On 12/12/08 20:11, Andrei Pelinescu-Onciul wrote:
On Dec 12, 2008 at 17:23, Daniel-Constantin Mierla miconda@gmail.com wrote:
On 12/12/08 16:43, Andrei Pelinescu-Onciul wrote:
It brings less performance then the operators changes, but it will allow for detecting a lot more errors at start-up rather then at runtime (which IMHO is a huge advantage).
we should be careful and not get into extremes here. Performance shall not ignore the complexity added in writing config -- ending to write the config in C-like language should be avoided. While here are developers, those using/administrating sip servers might be far from this background. Easiness in understanding the config language and writing the scripts by non-devels is very important to make it spread faster in the market.
We are not talking about extremes, we are talking about making it more perl like (which is a very common scripting language).
For operators, buying another server for one time 1-2k bucks is cheaper than one full time developer that sits to optimize month by month.
People would only need to use '.' for string and '+' for ints, they don't need to do any optimization. The optimization will be done automatically for them (already a lot of things are optimized), so I fail to see your point.
Just to be sure there is no misunderstanding, by operators I meant "sip/voip service operators". It is harder to get skilled personnel than buying hardware, sip/voip is an area that lacks of good specialists, adding more on top of that could turn against.
Although I agree with you in most of the aspects and like strict checking (hehhh, C developer habits), I wanted to play devil's advocate, not to fall in our own trap. I was one those pushing the config language for flexibility, rather than embedding specific functionalities behind some c-coded functions and make configuration easier.
However, today's complexity of the config language is well-known to be heavy to digest for new comers. I admit, it is a trade off, but we need to take in consideration the target users (voip sysadmins), where still many have telco background rather than computer science.
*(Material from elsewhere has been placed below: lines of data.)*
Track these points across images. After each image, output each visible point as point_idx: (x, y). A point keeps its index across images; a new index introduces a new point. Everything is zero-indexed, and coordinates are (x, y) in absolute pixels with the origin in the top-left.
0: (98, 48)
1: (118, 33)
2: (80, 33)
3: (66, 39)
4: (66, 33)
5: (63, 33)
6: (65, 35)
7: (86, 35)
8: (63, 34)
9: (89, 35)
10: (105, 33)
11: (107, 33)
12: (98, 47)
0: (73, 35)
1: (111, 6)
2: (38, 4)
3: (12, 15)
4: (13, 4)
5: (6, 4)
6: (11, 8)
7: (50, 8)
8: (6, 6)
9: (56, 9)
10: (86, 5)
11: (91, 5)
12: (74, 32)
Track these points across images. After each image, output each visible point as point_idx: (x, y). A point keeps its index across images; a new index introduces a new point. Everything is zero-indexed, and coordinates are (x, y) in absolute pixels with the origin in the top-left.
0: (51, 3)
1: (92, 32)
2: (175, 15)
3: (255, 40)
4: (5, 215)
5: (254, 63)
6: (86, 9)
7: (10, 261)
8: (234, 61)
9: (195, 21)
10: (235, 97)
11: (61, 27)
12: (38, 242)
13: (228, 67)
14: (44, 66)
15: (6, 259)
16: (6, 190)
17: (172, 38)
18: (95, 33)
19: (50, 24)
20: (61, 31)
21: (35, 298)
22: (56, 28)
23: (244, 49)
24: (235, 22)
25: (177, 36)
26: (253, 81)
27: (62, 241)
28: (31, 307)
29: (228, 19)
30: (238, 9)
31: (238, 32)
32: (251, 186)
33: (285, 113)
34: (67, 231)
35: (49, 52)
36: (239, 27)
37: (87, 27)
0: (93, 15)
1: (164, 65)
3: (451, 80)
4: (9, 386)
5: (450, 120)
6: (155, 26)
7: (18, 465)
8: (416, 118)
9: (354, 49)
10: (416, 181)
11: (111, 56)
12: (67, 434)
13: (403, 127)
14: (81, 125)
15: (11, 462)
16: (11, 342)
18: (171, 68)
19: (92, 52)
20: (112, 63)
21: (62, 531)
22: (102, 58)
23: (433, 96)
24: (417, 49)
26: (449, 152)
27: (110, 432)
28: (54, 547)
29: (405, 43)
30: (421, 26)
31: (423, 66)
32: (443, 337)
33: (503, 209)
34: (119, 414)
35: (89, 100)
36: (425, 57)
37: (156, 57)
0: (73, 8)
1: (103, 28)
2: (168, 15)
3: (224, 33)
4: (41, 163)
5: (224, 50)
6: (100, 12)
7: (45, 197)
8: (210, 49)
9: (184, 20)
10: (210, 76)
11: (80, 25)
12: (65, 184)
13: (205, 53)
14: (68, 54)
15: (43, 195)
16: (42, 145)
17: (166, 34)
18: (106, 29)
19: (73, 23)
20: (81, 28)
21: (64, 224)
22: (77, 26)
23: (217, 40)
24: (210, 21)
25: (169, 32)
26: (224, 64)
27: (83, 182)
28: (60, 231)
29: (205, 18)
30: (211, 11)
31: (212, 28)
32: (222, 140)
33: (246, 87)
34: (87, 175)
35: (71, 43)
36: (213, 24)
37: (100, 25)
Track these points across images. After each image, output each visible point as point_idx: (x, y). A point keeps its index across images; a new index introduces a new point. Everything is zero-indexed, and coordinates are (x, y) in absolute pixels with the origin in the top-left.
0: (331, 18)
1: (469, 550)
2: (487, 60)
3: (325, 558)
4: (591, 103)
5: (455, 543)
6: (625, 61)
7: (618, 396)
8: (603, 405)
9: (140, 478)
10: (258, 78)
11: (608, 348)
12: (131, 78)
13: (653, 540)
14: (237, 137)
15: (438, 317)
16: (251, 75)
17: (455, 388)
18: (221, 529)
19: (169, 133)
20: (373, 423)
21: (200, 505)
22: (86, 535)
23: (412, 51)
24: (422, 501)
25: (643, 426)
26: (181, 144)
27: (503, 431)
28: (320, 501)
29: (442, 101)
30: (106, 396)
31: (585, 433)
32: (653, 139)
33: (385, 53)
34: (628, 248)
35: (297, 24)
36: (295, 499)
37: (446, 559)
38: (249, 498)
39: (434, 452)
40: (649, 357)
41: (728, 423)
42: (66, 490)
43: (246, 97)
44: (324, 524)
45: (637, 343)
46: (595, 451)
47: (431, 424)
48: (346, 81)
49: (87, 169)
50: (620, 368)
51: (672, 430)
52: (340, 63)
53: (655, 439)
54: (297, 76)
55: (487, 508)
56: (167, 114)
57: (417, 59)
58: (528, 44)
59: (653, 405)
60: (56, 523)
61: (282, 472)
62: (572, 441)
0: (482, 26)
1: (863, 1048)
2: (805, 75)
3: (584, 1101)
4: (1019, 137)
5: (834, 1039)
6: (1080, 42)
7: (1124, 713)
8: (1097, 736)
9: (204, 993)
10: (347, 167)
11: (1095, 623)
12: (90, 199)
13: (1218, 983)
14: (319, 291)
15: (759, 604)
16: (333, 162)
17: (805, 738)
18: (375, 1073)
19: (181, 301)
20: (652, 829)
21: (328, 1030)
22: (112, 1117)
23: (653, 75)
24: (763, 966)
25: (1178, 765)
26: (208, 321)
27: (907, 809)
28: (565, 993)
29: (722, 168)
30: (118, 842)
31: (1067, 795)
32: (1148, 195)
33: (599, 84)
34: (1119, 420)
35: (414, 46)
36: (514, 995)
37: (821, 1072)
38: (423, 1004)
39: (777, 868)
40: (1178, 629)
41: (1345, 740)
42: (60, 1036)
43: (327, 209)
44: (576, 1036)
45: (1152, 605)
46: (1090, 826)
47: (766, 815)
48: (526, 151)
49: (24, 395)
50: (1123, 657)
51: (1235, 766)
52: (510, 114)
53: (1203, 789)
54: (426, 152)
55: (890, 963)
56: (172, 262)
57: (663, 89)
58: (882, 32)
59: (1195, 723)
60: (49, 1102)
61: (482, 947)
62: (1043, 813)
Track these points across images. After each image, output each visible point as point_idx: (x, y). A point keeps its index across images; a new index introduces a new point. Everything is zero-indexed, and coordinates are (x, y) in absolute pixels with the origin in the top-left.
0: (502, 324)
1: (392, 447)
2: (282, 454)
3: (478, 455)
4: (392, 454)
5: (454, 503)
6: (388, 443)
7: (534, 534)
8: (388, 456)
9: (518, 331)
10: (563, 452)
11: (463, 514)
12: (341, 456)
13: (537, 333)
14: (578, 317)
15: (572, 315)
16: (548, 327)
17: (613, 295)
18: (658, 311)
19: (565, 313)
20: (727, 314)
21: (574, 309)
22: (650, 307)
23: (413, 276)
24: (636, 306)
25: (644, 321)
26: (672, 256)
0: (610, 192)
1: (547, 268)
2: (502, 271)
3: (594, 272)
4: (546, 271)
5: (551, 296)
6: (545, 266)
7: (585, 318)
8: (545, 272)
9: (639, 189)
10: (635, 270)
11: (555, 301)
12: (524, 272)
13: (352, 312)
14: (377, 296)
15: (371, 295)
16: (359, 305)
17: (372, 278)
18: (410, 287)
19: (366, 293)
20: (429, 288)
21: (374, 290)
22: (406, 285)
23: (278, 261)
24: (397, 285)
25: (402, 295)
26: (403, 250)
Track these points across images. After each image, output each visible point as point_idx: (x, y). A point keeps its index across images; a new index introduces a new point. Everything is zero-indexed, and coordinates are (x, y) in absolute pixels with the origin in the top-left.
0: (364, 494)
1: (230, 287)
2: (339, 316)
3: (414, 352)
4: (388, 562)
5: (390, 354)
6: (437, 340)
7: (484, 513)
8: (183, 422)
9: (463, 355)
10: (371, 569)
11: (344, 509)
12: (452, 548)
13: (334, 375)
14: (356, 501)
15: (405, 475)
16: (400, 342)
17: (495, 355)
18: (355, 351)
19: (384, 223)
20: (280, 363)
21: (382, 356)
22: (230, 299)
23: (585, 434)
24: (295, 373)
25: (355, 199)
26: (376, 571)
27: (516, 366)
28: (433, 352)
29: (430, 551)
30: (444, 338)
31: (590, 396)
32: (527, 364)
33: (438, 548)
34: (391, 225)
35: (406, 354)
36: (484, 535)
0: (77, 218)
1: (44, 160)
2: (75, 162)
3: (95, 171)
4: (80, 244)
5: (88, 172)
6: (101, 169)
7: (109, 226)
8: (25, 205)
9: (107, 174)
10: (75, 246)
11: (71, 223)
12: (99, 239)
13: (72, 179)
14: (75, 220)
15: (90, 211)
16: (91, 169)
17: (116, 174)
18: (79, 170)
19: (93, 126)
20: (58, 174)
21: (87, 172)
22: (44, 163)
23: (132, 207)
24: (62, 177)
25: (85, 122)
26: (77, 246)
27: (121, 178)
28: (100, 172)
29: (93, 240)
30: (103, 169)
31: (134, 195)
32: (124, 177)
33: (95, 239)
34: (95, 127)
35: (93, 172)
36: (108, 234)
In my opinion we should not aim to build a scripting language which is easier then basic perl, especially since for us performance is much more critical. I also fail to see the great concern about the extra complexity a new operator would introduce.
My comments were related to the general topic, perhaps the text I left in the message and commented by me got out of the context and didn't suggest it properly. Actually, in this particular case, I was thinking at types for variables, might be a bit too much for now...
As a matter of fact, I am in favor of "." for string concatenation, then will be clear delimitation what are the string and arithmetic operators (well, it is only one for strings). It will remove the ambiguity in some cases: $x . $y $x + $y
There are (pseudo-)variables that can return string and int at same time (e.g., port).
Mope my comments are more clear now!
Cheers, Daniel
Any error will be reported immediately and could be self explaining (like: wrong operator for string, try '.').
Moreover as I already said this is not only about performance, is about proper error checking before startup. I don't think anybody wants to find bugs in his script in production, because he forgot that some avp had int type and he tried to add it to a string... Right now this script bug cannot be found. With the proposed changes it would be reported immediately (sr -cf config will catch it, and also sr will refuse to start if such an error is found).
If that's about compatibility with existing scripts, then let's leave '+' for the next version and add '.' in parallel and at some future time we'll obsolete '+' usage for strings. The typed vars are for the future anyway.